Goodwin claims the councilwoman put a grotesque mural of an impaled rooster on her building while they ran for district leader last year. She says the painting is a “death threat.”
Still, Mark-Viverito lavishes money on supporters, giving $65,000 in the past two years to low-income advocates Community Voices Heard and helping to push $160,000 in council funds to Picture the Homeless, run by her ally Lynn Lewis, according to budget data.

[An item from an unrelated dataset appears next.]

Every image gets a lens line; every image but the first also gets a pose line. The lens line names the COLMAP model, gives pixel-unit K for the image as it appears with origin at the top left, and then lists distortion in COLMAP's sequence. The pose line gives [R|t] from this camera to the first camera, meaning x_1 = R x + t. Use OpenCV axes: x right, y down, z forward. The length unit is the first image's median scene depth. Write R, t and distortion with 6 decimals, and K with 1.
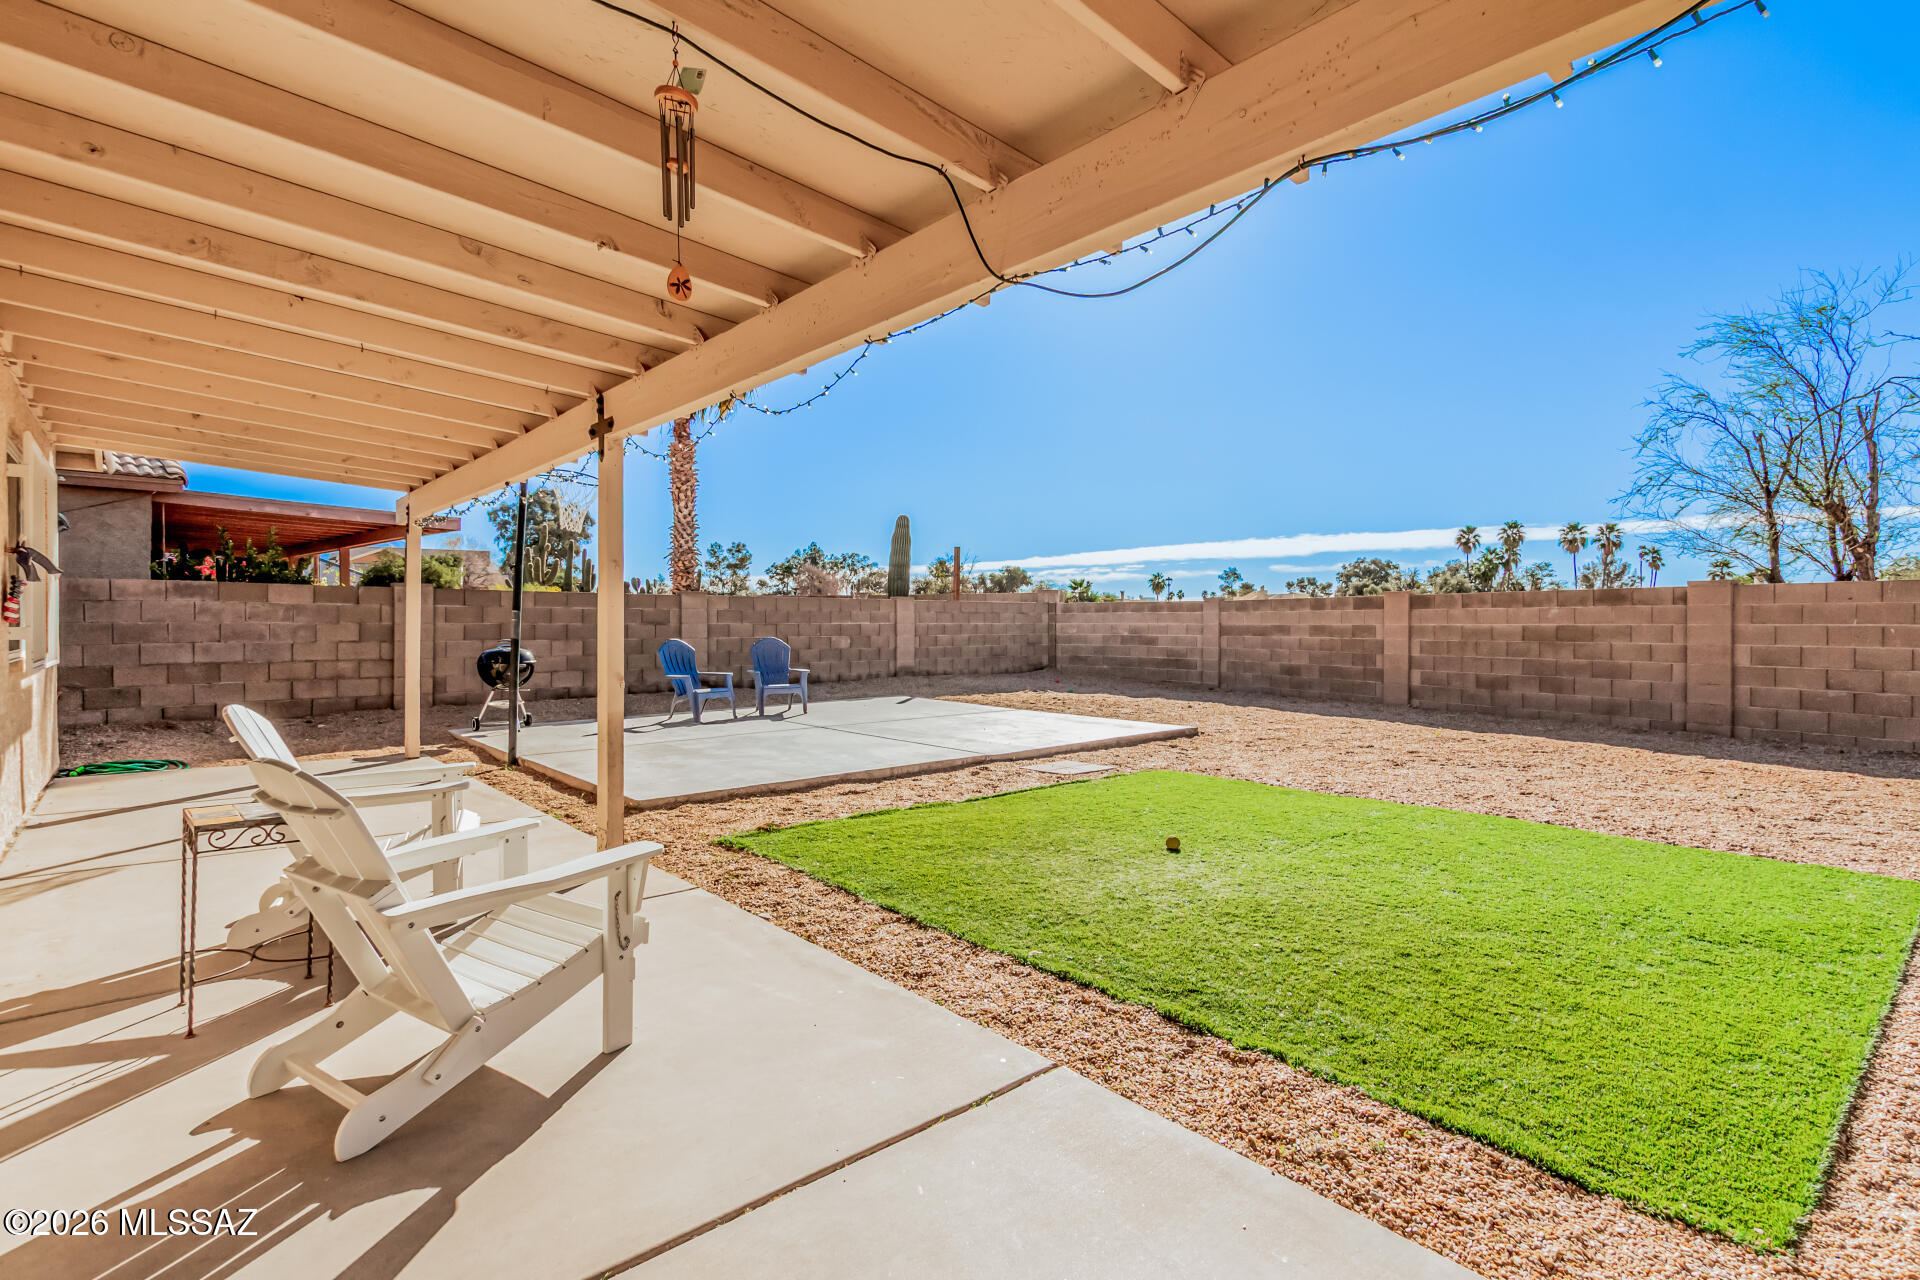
lens RADIAL K [[946.1, 0, 954.8], [0, 946.1, 631.1], [0, 0, 1]] dist [0.017075, -0.001349]
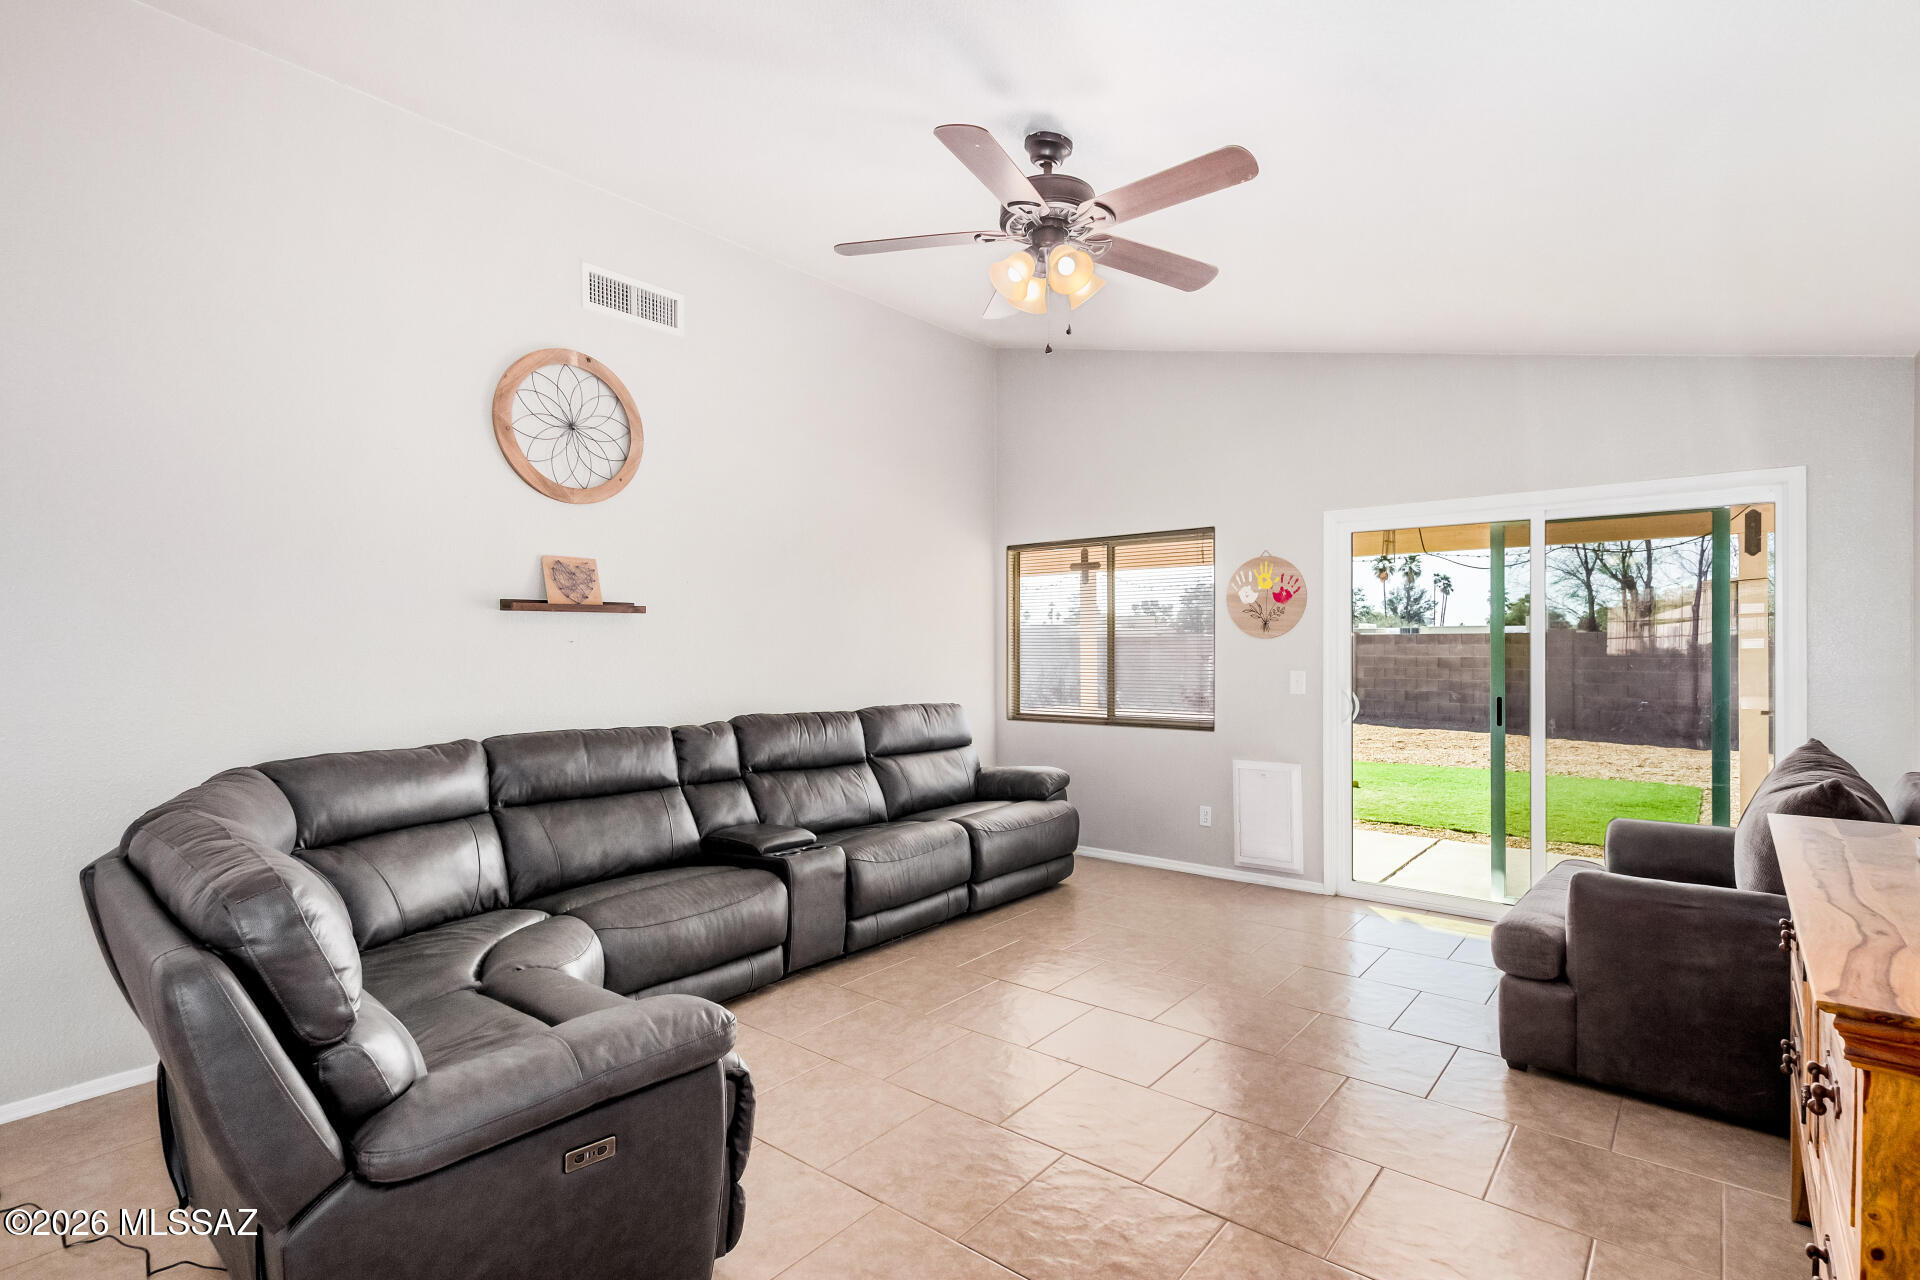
lens RADIAL K [[946.1, 0, 947.8], [0, 946.1, 639.2], [0, 0, 1]] dist [0.017075, -0.001349]
pose [[0.988315, -0.000794, 0.152422, -0.354282], [0.002600, 0.999929, -0.011648, -0.017302], [-0.152401, 0.011909, 0.988247, -0.313463]]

Franklin Plaza, a 1,632-unit co-op, received a $1-million grant from Mark-Viverito. The board posted flyers requesting residents re-elect her.
But Army veteran Sgt. Jose Sanchez, who lives at the co-op, says he hasn’t been able to get the lawmaker to help fund a children’s boxing club. The councilwoman canceled the last three meetings scheduled with El Barrio Boxing Association, he said.
“I was asked to vote for her,” Sanchez told The Post. “I felt disgusted about it. She can give my building $1 million but not $40,000 for our group? This is for the kids of East Harlem.”
A rep for Mark-Viverito called claims against her “false.”
“While she can’t help fund every group, Melissa has an outstanding . . . relationship with the overwhelming majority of community groups,” said spokesman Eric Koch.